The Ease I Feel
“And so the days pass. I keep waiting for something to happen, for the ease I feel to end.” These are the words that Claire Keegan gives to the narrator — a young Irish girl sent to live with distant relatives — in Foster. The girl is in the middle of a gaggle of siblings, and the reader guesses that it is the imminent arrival of yet another baby that prompts the girl’s migration from a chaotic home with hints of trouble to the tidy, childfree Kinsella home where she is told to “make [herself] at home.”
“The ease I feel.” This turn of phrase struck me so much that I ended up drafting an essay for my manuscript simply titled “At Ease.”
For a long time, I missed that ability to meet up with a friend, slide effortlessly into a restaurant booth, and immediately shed any mask and pretense that comes with people you don’t know well. In other words, I longed to reclaim the experience of being fully at ease around someone. I don’t know why I conjured this image of a restaurant booth, but I suspect it’s because there is something casual about flopping on a cushion, taking off a jacket, getting a simple cup of coffee, and exhaling in a manner that communicates this: “I’m so comfortable here.”
On Saturday, we were the lucky recipients of tickets to see Lyle Lovett, thanks to a neighbor. He’s a funny storyteller; he talks (a lot), but he says what he wants to say slowly and meticulously. “Relationships with rooms [meaning venues] are like relationships with people,” he said. “Some make you feel at ease and some don’t.” (Reading between the lines I’d say Charlotte and the Knight Theater made him feel at ease.)
I think that “lack of ease” is an outgrowth of homesickness.

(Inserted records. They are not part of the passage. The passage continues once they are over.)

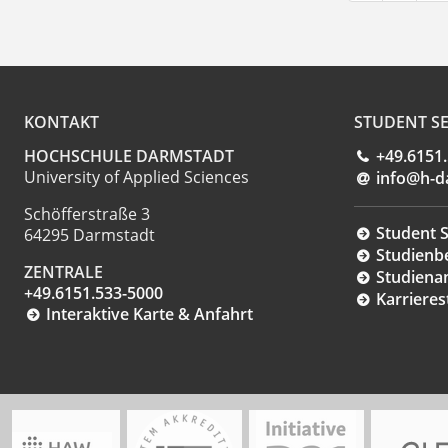
KONTAKT
STUDENT SE
HOCHSCHULE DARMSTADT
+49.6151
University of Applied Sciences
info@h-d
Schöfferstraße 3
Student S
64295 Darmstadt
Studienb
ZENTRALE
Studiena
+49.6151.533-5000
Karrieres
Interaktive Karte & Anfahrt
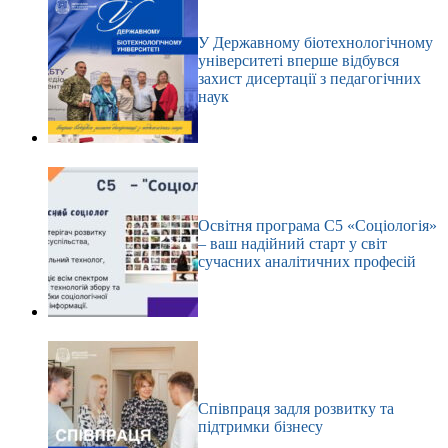
У Державному біотехнологічному
університеті вперше відбувся
захист дисертації з педагогічних
наук
Освітня програма С5 «Соціологія»
– ваш надійний старт у світ
сучасних аналітичних професій
Співпраця задля розвитку та
підтримки бізнесу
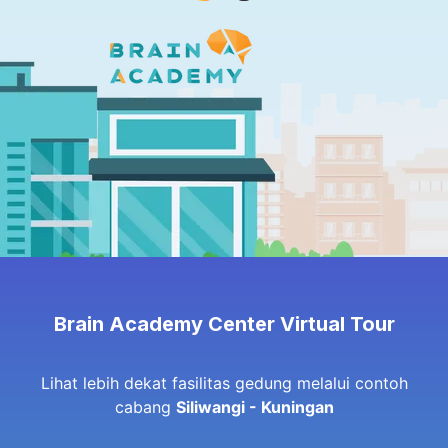
Brain Academy Center Virtual Tour
Lihat lebih dekat fasilitas gedung melalui contoh
cabang
Siliwangi - Kuningan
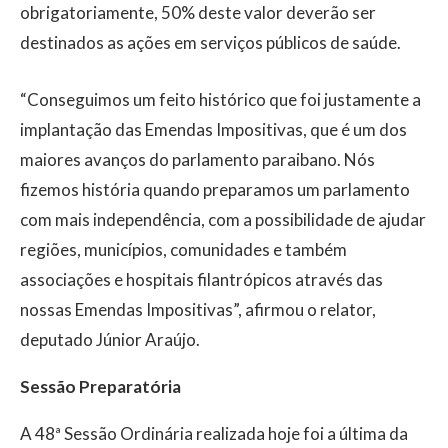
obrigatoriamente, 50% deste valor deverão ser
destinados as ações em serviços públicos de saúde.
“Conseguimos um feito histórico que foi justamente a
implantação das Emendas Impositivas, que é um dos
maiores avanços do parlamento paraibano. Nós
fizemos história quando preparamos um parlamento
com mais independência, com a possibilidade de ajudar
regiões, municípios, comunidades e também
associações e hospitais filantrópicos através das
nossas Emendas Impositivas”, afirmou o relator,
deputado Júnior Araújo.
Sessão Preparatória
A 48ª Sessão Ordinária realizada hoje foi a última da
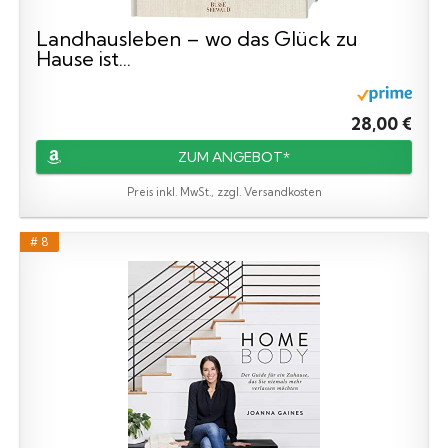
Landhausleben – wo das Glück zu
Hause ist...
28,00 €
ZUM ANGEBOT*
Preis inkl. MwSt., zzgl. Versandkosten
# 8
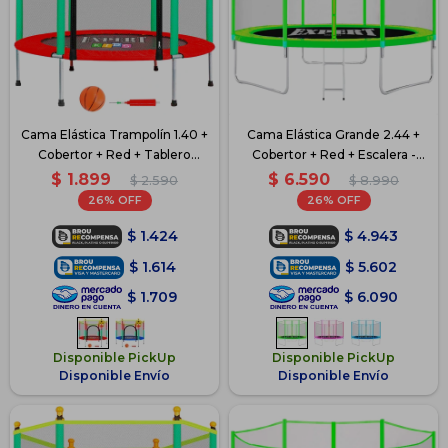
Cama Elástica Trampolín 1.40 +
Cama Elástica Grande 2.44 +
Cobertor + Red + Tablero
Cobertor + Red + Escalera -
Basket + Pelota + Inflador -
Verde
$
1.899
$
6.590
$
2.590
$
8.990
Rojo
26
26
$
1.424
$
4.943
$
1.614
$
5.602
$
1.709
$
6.090
Disponible PickUp
Disponible PickUp
Disponible Envío
Disponible Envío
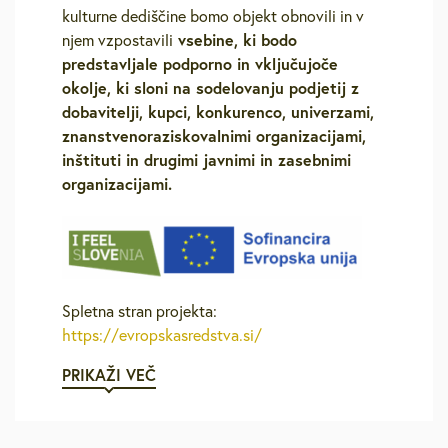
kulturne dediščine bomo objekt obnovili in v
vsebine, ki bodo
njem vzpostavili
predstavljale podporno in vključujoče
okolje, ki sloni na sodelovanju podjetij z
dobavitelji, kupci, konkurenco, univerzami,
znanstvenoraziskovalnimi organizacijami,
inštituti in drugimi javnimi in zasebnimi
organizacijami.
Spletna stran projekta:
https://evropskasredstva.si/
PRIKAŽI VEČ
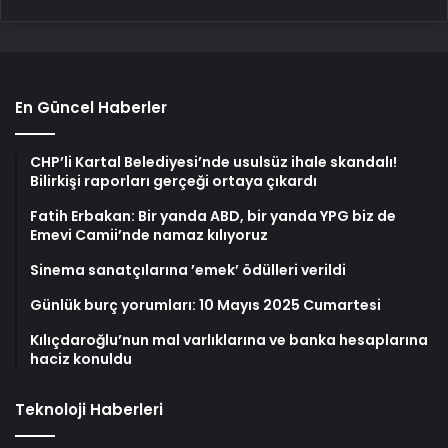
En Güncel Haberler
CHP’li Kartal Belediyesi’nde usulsüz ihale skandalı!
Bilirkişi raporları gerçeği ortaya çıkardı
Fatih Erbakan: Bir yanda ABD, bir yanda YPG biz de
Emevi Camii’nde namaz kılıyoruz
Sinema sanatçılarına ’emek’ ödülleri verildi
Günlük burç yorumları: 10 Mayıs 2025 Cumartesi
Kılıçdaroğlu’nun mal varlıklarına ve banka hesaplarına
haciz konuldu
Teknoloji Haberleri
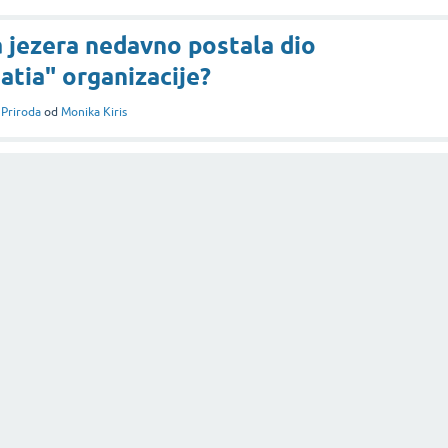
a jezera nedavno postala dio
atia" organizacije?
i
Priroda
od
Monika Kiris
dm u 2022. odlučio smanjiti
e plastike?
i
Kozmetika i estetika
od
Monika Kiris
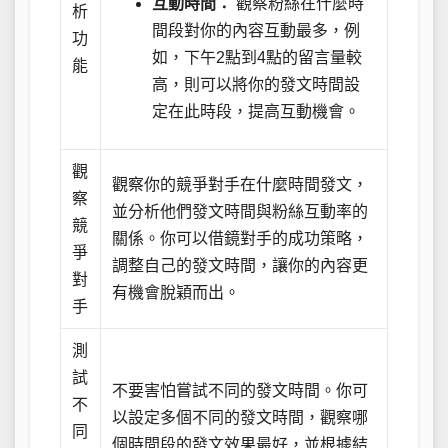
互動時間：
觀察粉絲在什麼時
析
間段對你的內容互動最多，例
功
如，下午2點到4點的留言量較
能
高，則可以將你的發文時間設
定在此時段，提高互動機會。
觀
觀察你的競爭對手在什麼時間發文，
察
並分析他們發文時間與粉絲互動率的
競
關係。你可以借鏡對手的成功策略，
爭
調整自己的發文時間，讓你的內容更
對
有機會脫穎而出。
手
測
試
不要害怕嘗試不同的發文時間。你可
不
以設定多個不同的發文時間，觀察哪
同
個時間段的發文效果最好，並根據結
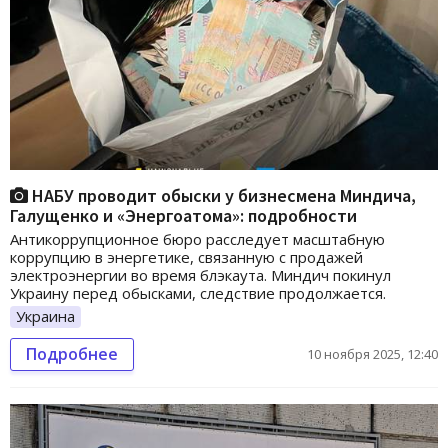
НАБУ проводит обыски у бизнесмена Миндича,
Галущенко и «Энергоатома»: подробности
Антикоррупционное бюро расследует масштабную
коррупцию в энергетике, связанную с продажей
электроэнергии во время блэкаута. Миндич покинул
Украину перед обысками, следствие продолжается.
Украина
Подробнее
10 ноября 2025, 12:40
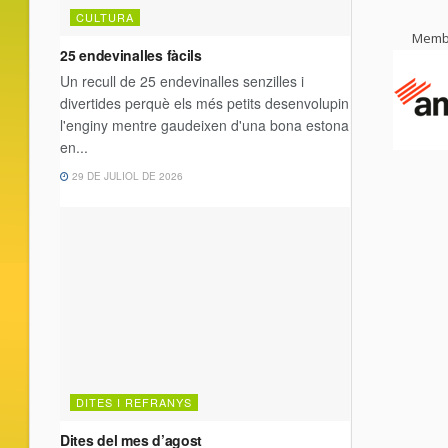
Membr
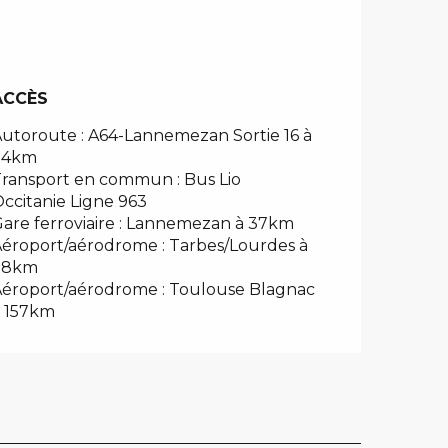
ACCÈS
ACCÈS
utoroute : A64-Lannemezan Sortie 16 à
34km
ransport en commun : Bus Lio
ccitanie Ligne 963
are ferroviaire : Lannemezan à 37km
éroport/aérodrome : Tarbes/Lourdes à
78km
éroport/aérodrome : Toulouse Blagnac
à 157km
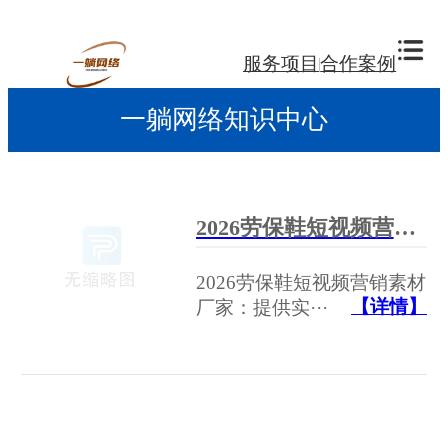
服务项目
合作案例
一躺网络知识中心
2026劳保鞋短视频营销素材厂家：提供实拍爆款视频素材
2026劳保鞋短视频营销素材
【详情】
厂家：提供实···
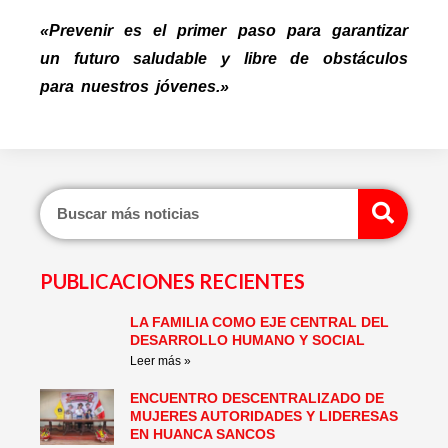
«Prevenir es el primer paso para garantizar
un futuro saludable y libre de obstáculos
para nuestros jóvenes.»
Sear
PUBLICACIONES RECIENTES
LA FAMILIA COMO EJE CENTRAL DEL
Page
Page
Page
Page
Page
Page
DESARROLLO HUMANO Y SOCIAL
Leer más »
ENCUENTRO DESCENTRALIZADO DE
MUJERES AUTORIDADES Y LIDERESAS
EN HUANCA SANCOS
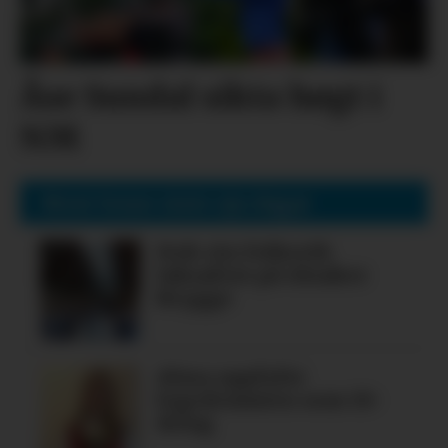
Åse Sundal sikta høgt i
NM
Mest lesne siste sju dagar
Nok ein folkerik
laksafest på Alsaker
Brygge
Alma oppfylte
legedraumen som 19-
åring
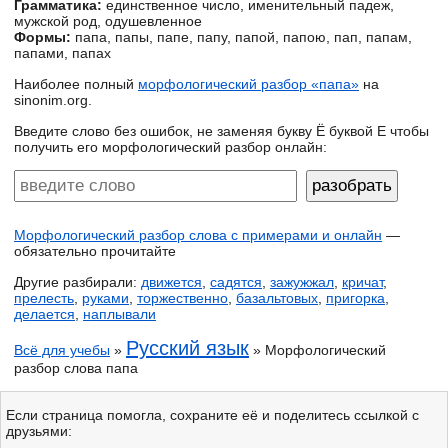
Грамматика:
единственное число, именительный падеж,
мужской род, одушевленное
Формы:
папа, папы, папе, папу, папой, папою, пап, папам,
папами, папах
Наиболее полный
морфологический разбор «папа»
на
sinonim.org.
Введите слово без ошибок, не заменяя букву Ё буквой Е чтобы
получить его морфологический разбор онлайн:
Морфологический разбор слова с примерами и онлайн
—
обязательно прочитайте
Другие разбирали:
движется
,
садятся
,
зажужжал
,
кричат
,
прелесть
,
руками
,
торжественно
,
базальтовых
,
пригорка
,
делается
,
наплывали
Русский язык
Всё для учебы
»
» Морфологический
разбор слова папа
Если страница помогла, сохраните её и поделитесь ссылкой с
друзьями:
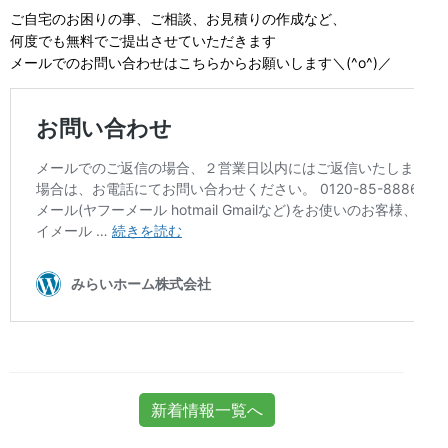
ご自宅のお困りの事、ご相談、お見積りの作成など、
何度でも無料でご提出させていただきます
メールでのお問い合わせはこちらからお願いします＼(^o^)／
新着情報一覧へ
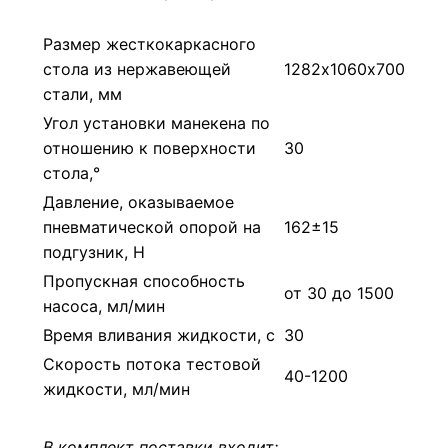
Размер жесткокаркасного
стола из нержавеющей
1282х1060х700
стали, мм
Угол установки манекена по
отношению к поверхности
30
стола,°
Давление, оказываемое
пневматической опорой на
162±15
подгузник, Н
Пропускная способность
от 30 до 1500
насоса, мл/мин
Время вливания жидкости, с
30
Скорость потока тестовой
40-1200
жидкости, мл/мин
В комплект поставки входит:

And that’s because homesickness isn’t always rooted in place. The essay I’ve been working on digs much deeper, of course. (Although surprise, surprise I like the idea of 2200-character micro-essays.) It pings from Jia Tolentino’s book Trick Mirror, to the writing of Saidiya Hartman, to Surgeon General Vivek Murthy’s “loneliness campaign.” But it all started with that Claire Keegan book, with a beautiful depiction of a girl who savors — with every fiber of her being — “the ease I feel.”